I'm trying to create a dotplot in R, similar to the following plot, where each group is distinctly separated from the rest: http://www.sthda.com/english/wiki/ggplot2-dot-plot-quick-start-guide-r-software-and-data-visualization
The data I have looks as follows, where I have a value to plot, and a group column that should bin the data into distinct groups (1-5) (similar to the 'dose' column in the Toothache dataset in the previous link):
This is the plotting code I'm currently using:
p<-ggplot(new_df, aes(x=group, y=ploidy)) +
geom_dotplot(binaxis='y', stackdir='centerwhole', binpositions = 'bygroup', binwidth = 0.5, position = "dodge", dotsize = 0.2)
ggplot(new_df, aes(x=group, y=ploidy)) +
geom_dotplot(binaxis='y', stackdir='centerwhole',
stackratio=0, dotsize=0.2, stackgroups = TRUE)
p + stat_summary(fun=median, geom="point", shape=18,
size=3, color="red")
and it returns the following plot: I suspect the issue here is that the majority of the values sit at the 2-3 range, and thus they're overflowing to the other bins/groups.
I tried re-creating the problem with simple datasets like the Toothache dataset, but the issue doesn't reappear in those smaller datasets. Here is a link to the dataset, since recreating the problem with small sample datasets doesn't work: http://sendanywhe.re/Y5O133EM
Any help would be appreciated
I think you are overflowing the allocated space in the chart by using specified locations for each individual observation (sometimes called 'stacking'). Instead you should 'jitter' the positions of the individual observations inside a specific allocated region.

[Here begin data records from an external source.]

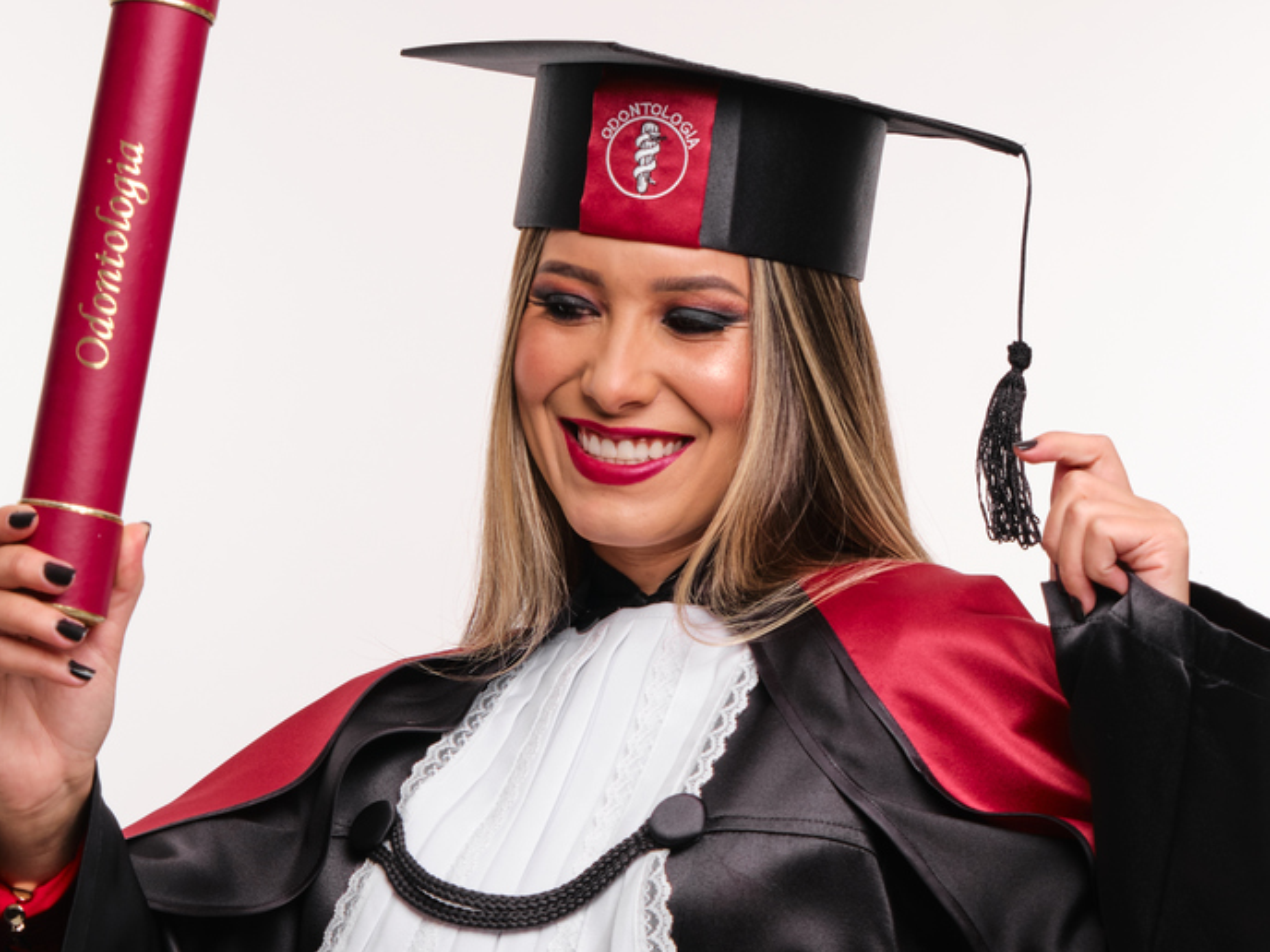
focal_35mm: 99
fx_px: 3632
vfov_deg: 14.9
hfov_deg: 19.8
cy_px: 605
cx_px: 563
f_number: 8
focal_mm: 39.3
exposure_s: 1/160
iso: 160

Jittering, means to introduce a small amount of randomness to the position of a point to avoid (mostly anyhow) overplotting.
I will illustrate this using graphics from the core
of R for the following fictitious data. This focuses attention
on what is wrong, more than on the specific programming solution
in ggplot
, which I will let you work out.
set.seed(2022)
a = round(rnorm(30, 50, 5))
b = round(rnorm(70, 55, 4))
c = round(rnorm(55, 40, 6))
d = round(rnorm(80, 45, 5))
x = c(a,b,c,d)
g = rep(1:4, c(30,70,55,80))
stripchart(x ~ g, meth="jitter", vertical=T, pch=20)
Sorry, not allowed to post images on this site. Hope you you get the idea.